__MATERIAL FOR THE TASK__
• • • • • • •

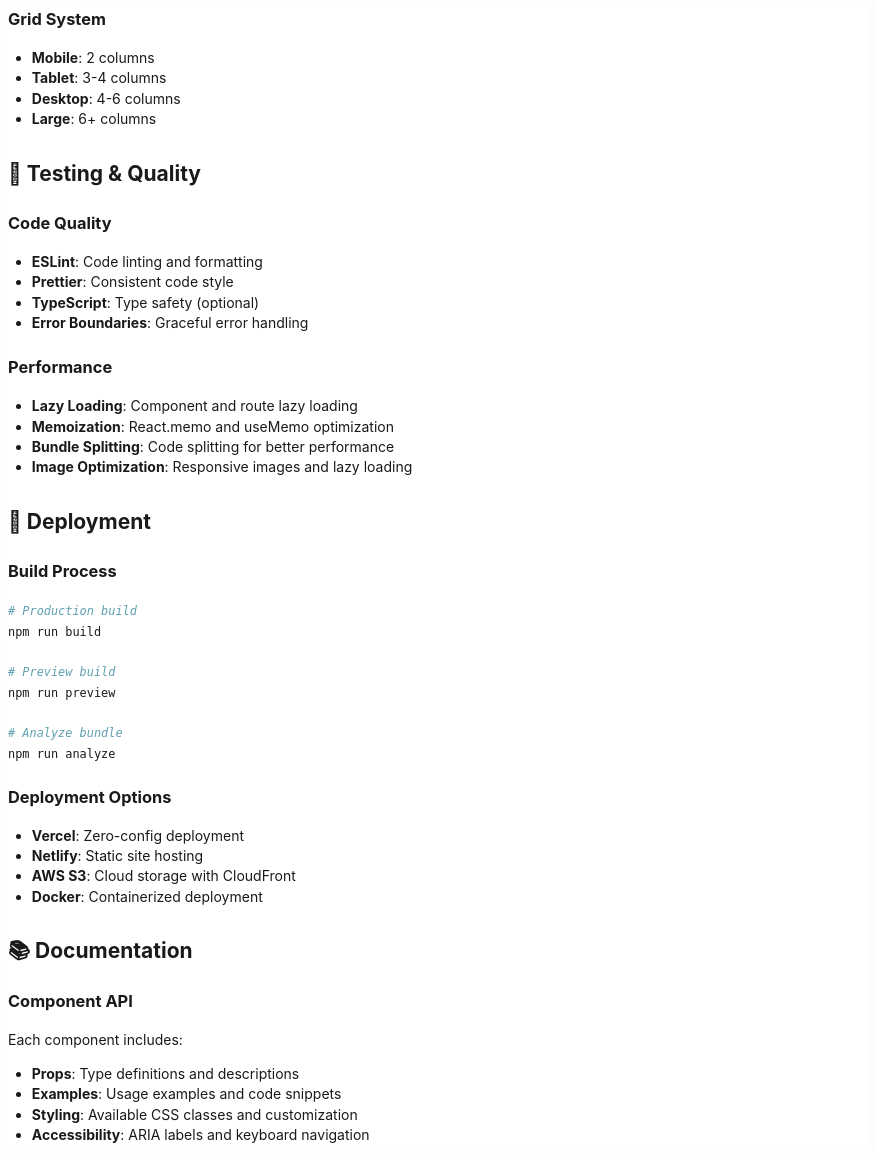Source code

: ### **Grid System**
- **Mobile**: 2 columns
- **Tablet**: 3-4 columns
- **Desktop**: 4-6 columns
- **Large**: 6+ columns

## 🧪 **Testing & Quality**

### **Code Quality**
- **ESLint**: Code linting and formatting
- **Prettier**: Consistent code style
- **TypeScript**: Type safety (optional)
- **Error Boundaries**: Graceful error handling

### **Performance**
- **Lazy Loading**: Component and route lazy loading
- **Memoization**: React.memo and useMemo optimization
- **Bundle Splitting**: Code splitting for better performance
- **Image Optimization**: Responsive images and lazy loading

## 🚀 **Deployment**

### **Build Process**
```bash
# Production build
npm run build

# Preview build
npm run preview

# Analyze bundle
npm run analyze
```

### **Deployment Options**
- **Vercel**: Zero-config deployment
- **Netlify**: Static site hosting
- **AWS S3**: Cloud storage with CloudFront
- **Docker**: Containerized deployment

## 📚 **Documentation**

### **Component API**
Each component includes:
- **Props**: Type definitions and descriptions
- **Examples**: Usage examples and code snippets
- **Styling**: Available CSS classes and customization
- **Accessibility**: ARIA labels and keyboard navigation
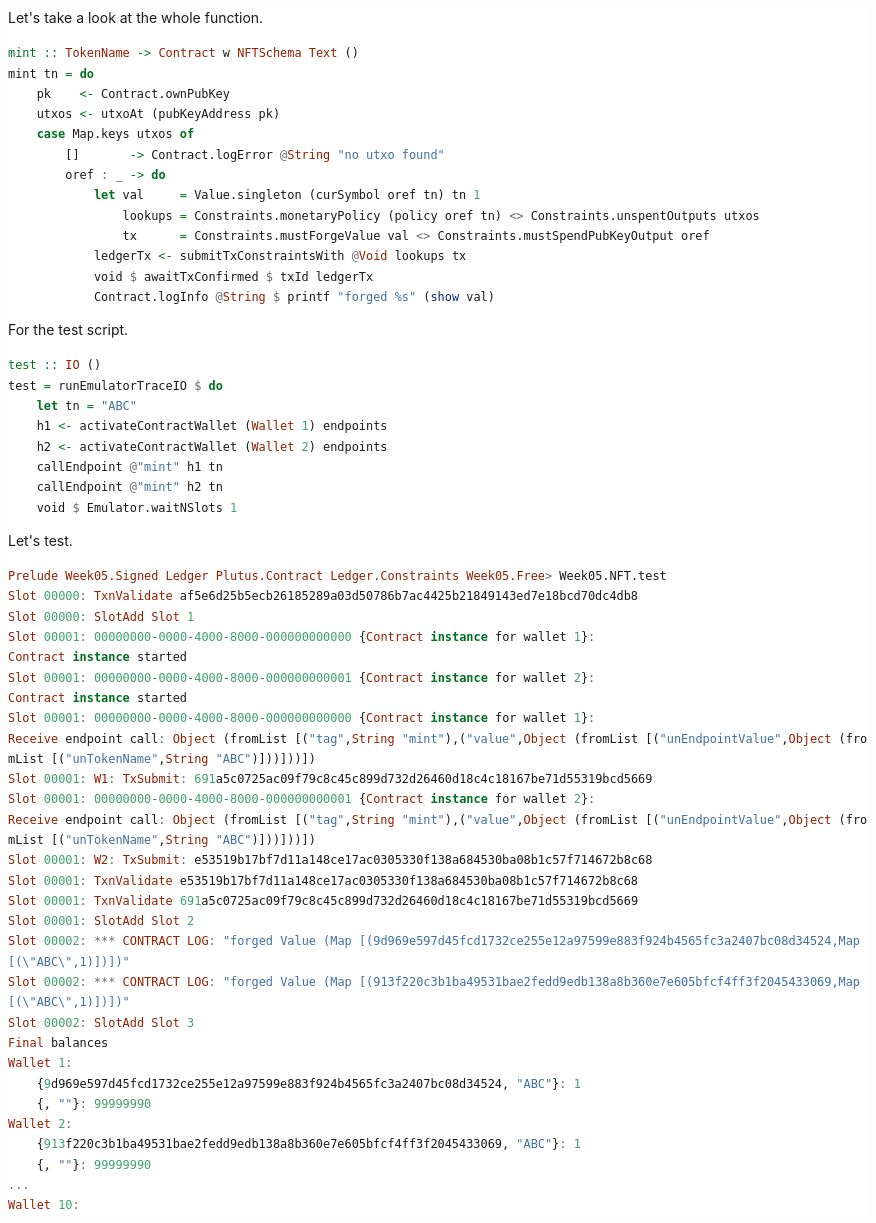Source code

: Let\'s take a look at the whole function.

```haskell
mint :: TokenName -> Contract w NFTSchema Text ()
mint tn = do
    pk    <- Contract.ownPubKey
    utxos <- utxoAt (pubKeyAddress pk)
    case Map.keys utxos of
        []       -> Contract.logError @String "no utxo found"
        oref : _ -> do
            let val     = Value.singleton (curSymbol oref tn) tn 1
                lookups = Constraints.monetaryPolicy (policy oref tn) <> Constraints.unspentOutputs utxos
                tx      = Constraints.mustForgeValue val <> Constraints.mustSpendPubKeyOutput oref
            ledgerTx <- submitTxConstraintsWith @Void lookups tx
            void $ awaitTxConfirmed $ txId ledgerTx
            Contract.logInfo @String $ printf "forged %s" (show val)
```

For the test script.

```haskell
test :: IO ()
test = runEmulatorTraceIO $ do
    let tn = "ABC"
    h1 <- activateContractWallet (Wallet 1) endpoints
    h2 <- activateContractWallet (Wallet 2) endpoints
    callEndpoint @"mint" h1 tn
    callEndpoint @"mint" h2 tn
    void $ Emulator.waitNSlots 1
```

Let\'s test.

```haskell
Prelude Week05.Signed Ledger Plutus.Contract Ledger.Constraints Week05.Free> Week05.NFT.test
Slot 00000: TxnValidate af5e6d25b5ecb26185289a03d50786b7ac4425b21849143ed7e18bcd70dc4db8
Slot 00000: SlotAdd Slot 1
Slot 00001: 00000000-0000-4000-8000-000000000000 {Contract instance for wallet 1}:
Contract instance started
Slot 00001: 00000000-0000-4000-8000-000000000001 {Contract instance for wallet 2}:
Contract instance started
Slot 00001: 00000000-0000-4000-8000-000000000000 {Contract instance for wallet 1}:
Receive endpoint call: Object (fromList [("tag",String "mint"),("value",Object (fromList [("unEndpointValue",Object (fromList [("unTokenName",String "ABC")]))]))])
Slot 00001: W1: TxSubmit: 691a5c0725ac09f79c8c45c899d732d26460d18c4c18167be71d55319bcd5669
Slot 00001: 00000000-0000-4000-8000-000000000001 {Contract instance for wallet 2}:
Receive endpoint call: Object (fromList [("tag",String "mint"),("value",Object (fromList [("unEndpointValue",Object (fromList [("unTokenName",String "ABC")]))]))])
Slot 00001: W2: TxSubmit: e53519b17bf7d11a148ce17ac0305330f138a684530ba08b1c57f714672b8c68
Slot 00001: TxnValidate e53519b17bf7d11a148ce17ac0305330f138a684530ba08b1c57f714672b8c68
Slot 00001: TxnValidate 691a5c0725ac09f79c8c45c899d732d26460d18c4c18167be71d55319bcd5669
Slot 00001: SlotAdd Slot 2
Slot 00002: *** CONTRACT LOG: "forged Value (Map [(9d969e597d45fcd1732ce255e12a97599e883f924b4565fc3a2407bc08d34524,Map [(\"ABC\",1)])])"
Slot 00002: *** CONTRACT LOG: "forged Value (Map [(913f220c3b1ba49531bae2fedd9edb138a8b360e7e605bfcf4ff3f2045433069,Map [(\"ABC\",1)])])"
Slot 00002: SlotAdd Slot 3
Final balances
Wallet 1: 
    {9d969e597d45fcd1732ce255e12a97599e883f924b4565fc3a2407bc08d34524, "ABC"}: 1
    {, ""}: 99999990
Wallet 2: 
    {913f220c3b1ba49531bae2fedd9edb138a8b360e7e605bfcf4ff3f2045433069, "ABC"}: 1
    {, ""}: 99999990
...
Wallet 10: 
```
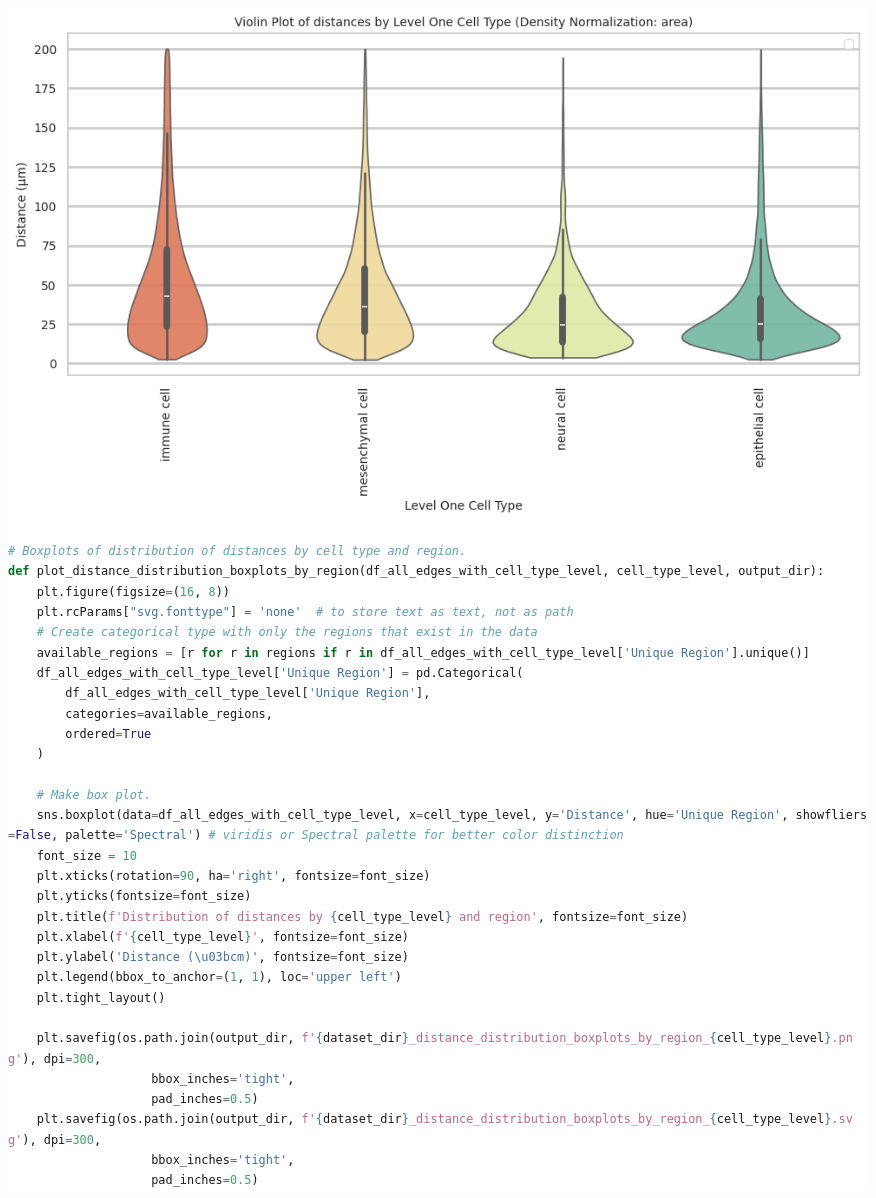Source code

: ![](13_distance_analysis__tonsil-codex-stanford-esophagus-codex-stanford_files/figure-commonmark/cell-29-output-1.png)

``` python
# Boxplots of distribution of distances by cell type and region.
def plot_distance_distribution_boxplots_by_region(df_all_edges_with_cell_type_level, cell_type_level, output_dir):
    plt.figure(figsize=(16, 8))
    plt.rcParams["svg.fonttype"] = 'none'  # to store text as text, not as path
    # Create categorical type with only the regions that exist in the data
    available_regions = [r for r in regions if r in df_all_edges_with_cell_type_level['Unique Region'].unique()]
    df_all_edges_with_cell_type_level['Unique Region'] = pd.Categorical(
        df_all_edges_with_cell_type_level['Unique Region'],
        categories=available_regions,
        ordered=True
    )

    # Make box plot.
    sns.boxplot(data=df_all_edges_with_cell_type_level, x=cell_type_level, y='Distance', hue='Unique Region', showfliers=False, palette='Spectral') # viridis or Spectral palette for better color distinction
    font_size = 10
    plt.xticks(rotation=90, ha='right', fontsize=font_size)
    plt.yticks(fontsize=font_size)
    plt.title(f'Distribution of distances by {cell_type_level} and region', fontsize=font_size)
    plt.xlabel(f'{cell_type_level}', fontsize=font_size)
    plt.ylabel('Distance (\u03bcm)', fontsize=font_size)
    plt.legend(bbox_to_anchor=(1, 1), loc='upper left')
    plt.tight_layout()

    plt.savefig(os.path.join(output_dir, f'{dataset_dir}_distance_distribution_boxplots_by_region_{cell_type_level}.png'), dpi=300,
                    bbox_inches='tight',
                    pad_inches=0.5)
    plt.savefig(os.path.join(output_dir, f'{dataset_dir}_distance_distribution_boxplots_by_region_{cell_type_level}.svg'), dpi=300,
                    bbox_inches='tight',
                    pad_inches=0.5)
```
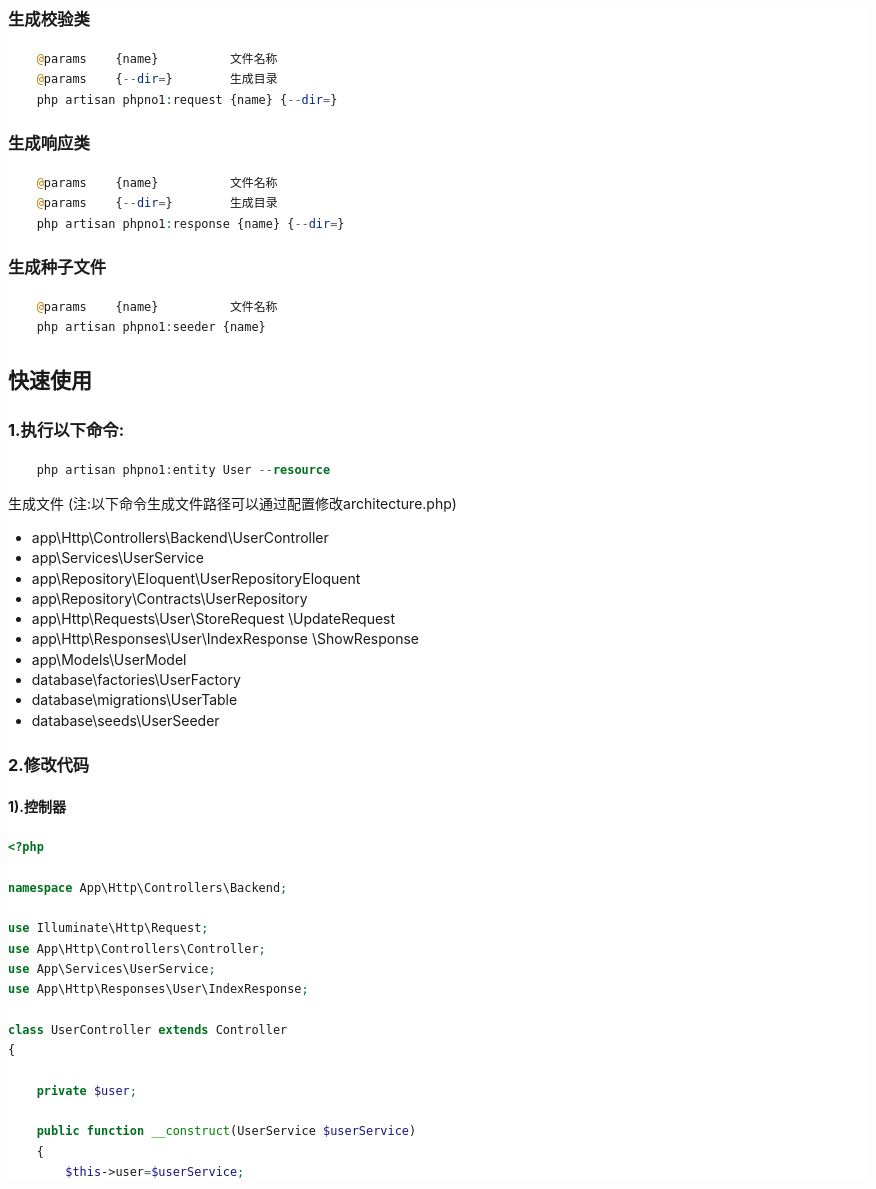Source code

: ### 生成校验类
```php
    @params    {name}          文件名称 
    @params    {--dir=}        生成目录
    php artisan phpno1:request {name} {--dir=}
```

### 生成响应类
```php
    @params    {name}          文件名称 
    @params    {--dir=}        生成目录
    php artisan phpno1:response {name} {--dir=}
```

### 生成种子文件
```php
    @params    {name}          文件名称 
    php artisan phpno1:seeder {name}
```

## 快速使用

### 1.执行以下命令:

```php
    php artisan phpno1:entity User --resource
```

<p>生成文件 (注:以下命令生成文件路径可以通过配置修改architecture.php)</p>

- app\Http\Controllers\Backend\UserController
- app\Services\UserService
- app\Repository\Eloquent\UserRepositoryEloquent
- app\Repository\Contracts\UserRepository
- app\Http\Requests\User\StoreRequest
                        \UpdateRequest
- app\Http\Responses\User\IndexResponse
                         \ShowResponse
- app\Models\UserModel
- database\factories\UserFactory
- database\migrations\UserTable
- database\seeds\UserSeeder

### 2.修改代码

#### 1).控制器

```php
<?php

namespace App\Http\Controllers\Backend;

use Illuminate\Http\Request;
use App\Http\Controllers\Controller;
use App\Services\UserService;
use App\Http\Responses\User\IndexResponse;

class UserController extends Controller
{

    private $user;

    public function __construct(UserService $userService)
    {
        $this->user=$userService;
```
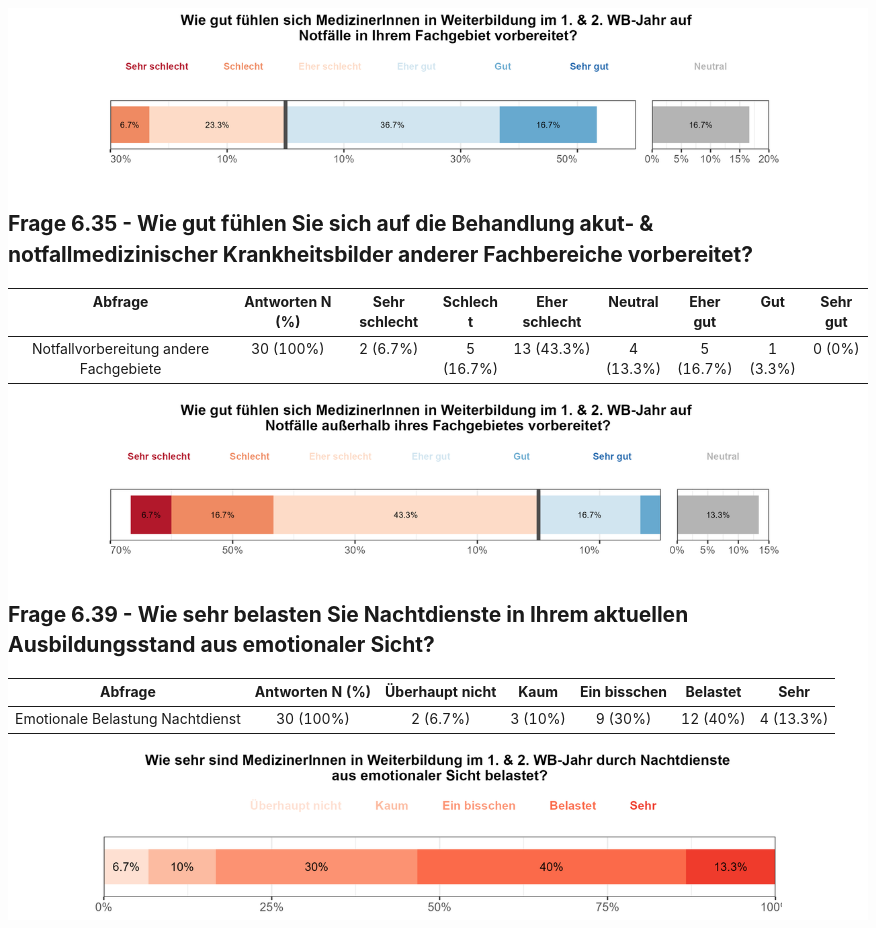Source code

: <img src="graphs/graph_6_33_jung_assistentinnen_nofall_vorbereitet_eigenes_fachgebiet_likert.png" width="80%" style="display: block; margin: auto;" />

## Frage 6.35 - Wie gut fühlen Sie sich auf die Behandlung akut- & notfallmedizinischer Krankheitsbilder anderer Fachbereiche vorbereitet?

| Abfrage | Antworten N (%) | Sehr schlecht | Schlecht | Eher schlecht | Neutral | Eher gut | Gut | Sehr gut |
|:--:|:--:|:--:|:--:|:--:|:--:|:--:|:--:|:--:|
| Notfallvorbereitung andere Fachgebiete | 30 (100%) | 2 (6.7%) | 5 (16.7%) | 13 (43.3%) | 4 (13.3%) | 5 (16.7%) | 1 (3.3%) | 0 (0%) |

<img src="graphs/graph_6_35_jung_assistentinnen_nofall_vorbereitet_anderes_fachgebiet_likert.png" width="80%" style="display: block; margin: auto;" />

## Frage 6.39 - Wie sehr belasten Sie **Nachtdienste** in Ihrem aktuellen Ausbildungsstand aus **emotionaler** Sicht?

| Abfrage | Antworten N (%) | Überhaupt nicht | Kaum | Ein bisschen | Belastet | Sehr |
|:--:|:--:|:--:|:--:|:--:|:--:|:--:|
| Emotionale Belastung Nachtdienst | 30 (100%) | 2 (6.7%) | 3 (10%) | 9 (30%) | 12 (40%) | 4 (13.3%) |

<img src="graphs/graph_6_39_jung_assistentinnen_belastung_nachtdienste_emotional_likert.png" width="80%" style="display: block; margin: auto;" />
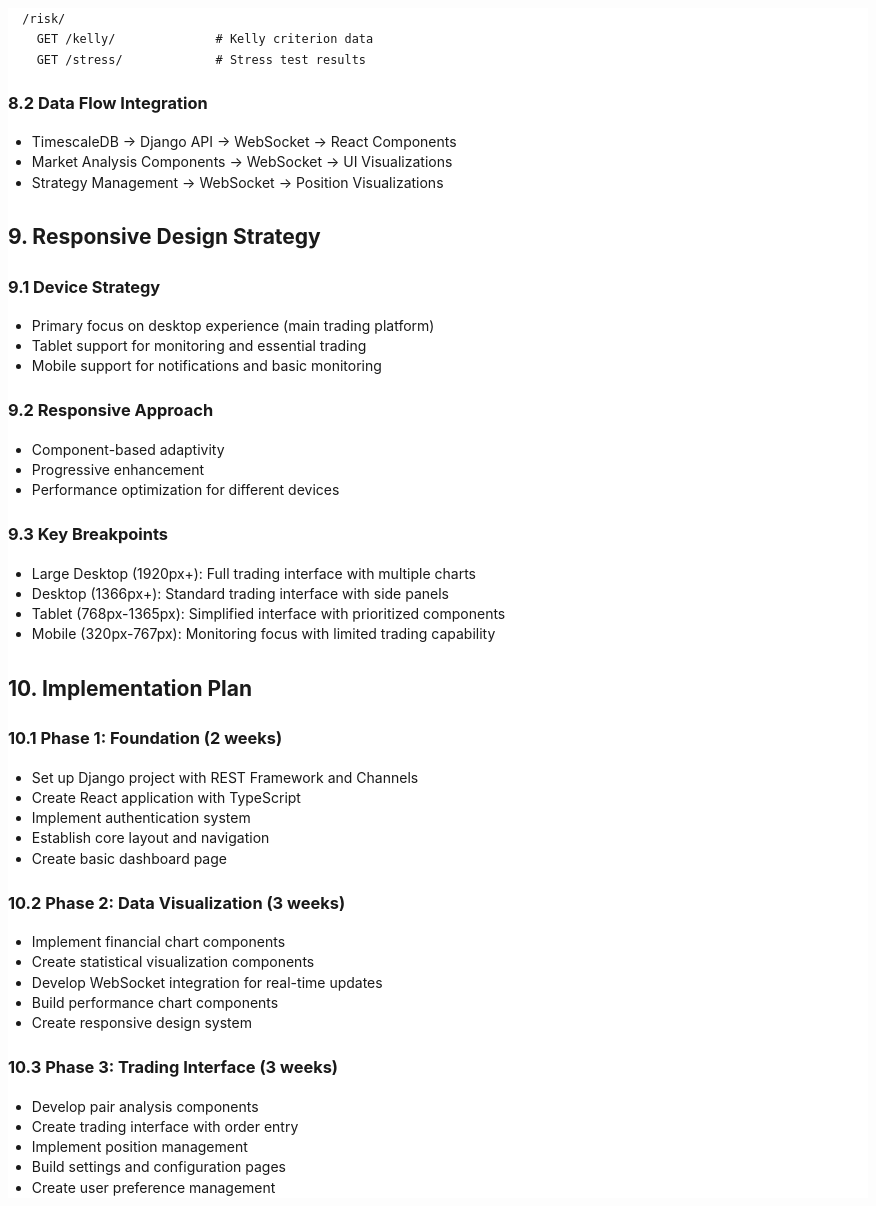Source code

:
 ```
  /risk/
    GET /kelly/              # Kelly criterion data
    GET /stress/             # Stress test results
```

### 8.2 Data Flow Integration
- TimescaleDB → Django API → WebSocket → React Components
- Market Analysis Components → WebSocket → UI Visualizations
- Strategy Management → WebSocket → Position Visualizations

## 9. Responsive Design Strategy

### 9.1 Device Strategy
- Primary focus on desktop experience (main trading platform)
- Tablet support for monitoring and essential trading
- Mobile support for notifications and basic monitoring

### 9.2 Responsive Approach
- Component-based adaptivity
- Progressive enhancement
- Performance optimization for different devices

### 9.3 Key Breakpoints
- Large Desktop (1920px+): Full trading interface with multiple charts
- Desktop (1366px+): Standard trading interface with side panels
- Tablet (768px-1365px): Simplified interface with prioritized components
- Mobile (320px-767px): Monitoring focus with limited trading capability

## 10. Implementation Plan

### 10.1 Phase 1: Foundation (2 weeks)
- Set up Django project with REST Framework and Channels
- Create React application with TypeScript
- Implement authentication system
- Establish core layout and navigation
- Create basic dashboard page

### 10.2 Phase 2: Data Visualization (3 weeks)
- Implement financial chart components
- Create statistical visualization components
- Develop WebSocket integration for real-time updates
- Build performance chart components
- Create responsive design system

### 10.3 Phase 3: Trading Interface (3 weeks)
- Develop pair analysis components
- Create trading interface with order entry
- Implement position management
- Build settings and configuration pages
- Create user preference management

• • • • • • •

__THE TASK__
All lines above containing the string "margin": copy each one.

__ANSWER TO THE PROBLEM__
: <img src="graphs/graph_6_33_jung_assistentinnen_nofall_vorbereitet_eigenes_fachgebiet_likert.png" width="80%" style="display: block; margin: auto;" />
<img src="graphs/graph_6_35_jung_assistentinnen_nofall_vorbereitet_anderes_fachgebiet_likert.png" width="80%" style="display: block; margin: auto;" />
<img src="graphs/graph_6_39_jung_assistentinnen_belastung_nachtdienste_emotional_likert.png" width="80%" style="display: block; margin: auto;" />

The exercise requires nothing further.